▸ **Prompt**: Could you transcribe every record below exactly as it stands?

Extracted data entries:
+--
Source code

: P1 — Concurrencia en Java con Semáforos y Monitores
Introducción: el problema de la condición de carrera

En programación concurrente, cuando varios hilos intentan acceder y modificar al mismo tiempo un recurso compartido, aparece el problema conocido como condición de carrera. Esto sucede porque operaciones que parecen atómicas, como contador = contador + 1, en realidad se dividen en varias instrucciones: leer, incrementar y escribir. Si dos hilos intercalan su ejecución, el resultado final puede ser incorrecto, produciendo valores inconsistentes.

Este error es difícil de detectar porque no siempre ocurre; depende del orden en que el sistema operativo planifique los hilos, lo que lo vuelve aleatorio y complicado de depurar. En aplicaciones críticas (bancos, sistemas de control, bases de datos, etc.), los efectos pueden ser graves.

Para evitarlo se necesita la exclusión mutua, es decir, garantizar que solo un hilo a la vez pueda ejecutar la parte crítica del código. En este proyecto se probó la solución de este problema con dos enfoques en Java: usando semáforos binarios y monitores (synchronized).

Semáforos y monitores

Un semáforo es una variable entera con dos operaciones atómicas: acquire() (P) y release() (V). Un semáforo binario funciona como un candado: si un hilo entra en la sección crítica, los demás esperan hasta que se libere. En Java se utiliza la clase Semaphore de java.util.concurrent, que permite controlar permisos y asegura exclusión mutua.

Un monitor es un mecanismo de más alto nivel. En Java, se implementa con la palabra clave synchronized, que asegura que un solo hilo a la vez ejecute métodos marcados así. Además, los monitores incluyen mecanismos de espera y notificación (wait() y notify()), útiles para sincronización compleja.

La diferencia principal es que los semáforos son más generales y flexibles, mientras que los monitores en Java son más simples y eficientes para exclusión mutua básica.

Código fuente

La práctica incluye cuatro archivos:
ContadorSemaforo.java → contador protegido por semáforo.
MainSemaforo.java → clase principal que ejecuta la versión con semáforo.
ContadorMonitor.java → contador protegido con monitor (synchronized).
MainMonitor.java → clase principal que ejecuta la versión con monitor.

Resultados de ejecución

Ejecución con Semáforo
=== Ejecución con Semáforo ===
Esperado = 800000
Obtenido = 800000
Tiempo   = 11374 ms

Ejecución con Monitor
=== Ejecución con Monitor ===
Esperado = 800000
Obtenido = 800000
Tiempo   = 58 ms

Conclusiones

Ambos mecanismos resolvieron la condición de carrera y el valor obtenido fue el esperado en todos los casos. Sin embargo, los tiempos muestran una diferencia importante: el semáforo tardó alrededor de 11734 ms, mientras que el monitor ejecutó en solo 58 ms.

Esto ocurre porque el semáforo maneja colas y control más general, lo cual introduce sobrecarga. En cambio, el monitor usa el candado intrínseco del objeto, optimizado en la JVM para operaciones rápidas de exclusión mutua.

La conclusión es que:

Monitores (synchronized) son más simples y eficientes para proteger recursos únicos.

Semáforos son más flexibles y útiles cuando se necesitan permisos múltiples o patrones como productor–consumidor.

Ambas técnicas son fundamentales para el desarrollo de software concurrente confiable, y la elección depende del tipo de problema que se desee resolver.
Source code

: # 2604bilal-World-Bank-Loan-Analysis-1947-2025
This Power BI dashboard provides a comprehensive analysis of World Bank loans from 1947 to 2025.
+--
▸ **Reply to the task**:
Source code

: P1 — Concurrencia en Java con Semáforos y Monitores
Introducción: el problema de la condición de carrera

En programación concurrente, cuando varios hilos intentan acceder y modificar al mismo tiempo un recurso compartido, aparece el problema conocido como condición de carrera. Esto sucede porque operaciones que parecen atómicas, como contador = contador + 1, en realidad se dividen en varias instrucciones: leer, incrementar y escribir. Si dos hilos intercalan su ejecución, el resultado final puede ser incorrecto, produciendo valores inconsistentes.

Este error es difícil de detectar porque no siempre ocurre; depende del orden en que el sistema operativo planifique los hilos, lo que lo vuelve aleatorio y complicado de depurar. En aplicaciones críticas (bancos, sistemas de control, bases de datos, etc.), los efectos pueden ser graves.

Para evitarlo se necesita la exclusión mutua, es decir, garantizar que solo un hilo a la vez pueda ejecutar la parte crítica del código. En este proyecto se probó la solución de este problema con dos enfoques en Java: usando semáforos binarios y monitores (synchronized).

Semáforos y monitores

Un semáforo es una variable entera con dos operaciones atómicas: acquire() (P) y release() (V). Un semáforo binario funciona como un candado: si un hilo entra en la sección crítica, los demás esperan hasta que se libere. En Java se utiliza la clase Semaphore de java.util.concurrent, que permite controlar permisos y asegura exclusión mutua.

Un monitor es un mecanismo de más alto nivel. En Java, se implementa con la palabra clave synchronized, que asegura que un solo hilo a la vez ejecute métodos marcados así. Además, los monitores incluyen mecanismos de espera y notificación (wait() y notify()), útiles para sincronización compleja.

La diferencia principal es que los semáforos son más generales y flexibles, mientras que los monitores en Java son más simples y eficientes para exclusión mutua básica.

Código fuente

La práctica incluye cuatro archivos:
ContadorSemaforo.java → contador protegido por semáforo.
MainSemaforo.java → clase principal que ejecuta la versión con semáforo.
ContadorMonitor.java → contador protegido con monitor (synchronized).
MainMonitor.java → clase principal que ejecuta la versión con monitor.

Resultados de ejecución

Ejecución con Semáforo
=== Ejecución con Semáforo ===
Esperado = 800000
Obtenido = 800000
Tiempo   = 11374 ms

Ejecución con Monitor
=== Ejecución con Monitor ===
Esperado = 800000
Obtenido = 800000
Tiempo   = 58 ms

Conclusiones

Ambos mecanismos resolvieron la condición de carrera y el valor obtenido fue el esperado en todos los casos. Sin embargo, los tiempos muestran una diferencia importante: el semáforo tardó alrededor de 11734 ms, mientras que el monitor ejecutó en solo 58 ms.

Esto ocurre porque el semáforo maneja colas y control más general, lo cual introduce sobrecarga. En cambio, el monitor usa el candado intrínseco del objeto, optimizado en la JVM para operaciones rápidas de exclusión mutua.

La conclusión es que:

Monitores (synchronized) son más simples y eficientes para proteger recursos únicos.

Semáforos son más flexibles y útiles cuando se necesitan permisos múltiples o patrones como productor–consumidor.

Ambas técnicas son fundamentales para el desarrollo de software concurrente confiable, y la elección depende del tipo de problema que se desee resolver.
Source code

: # 2604bilal-World-Bank-Loan-Analysis-1947-2025
This Power BI dashboard provides a comprehensive analysis of World Bank loans from 1947 to 2025.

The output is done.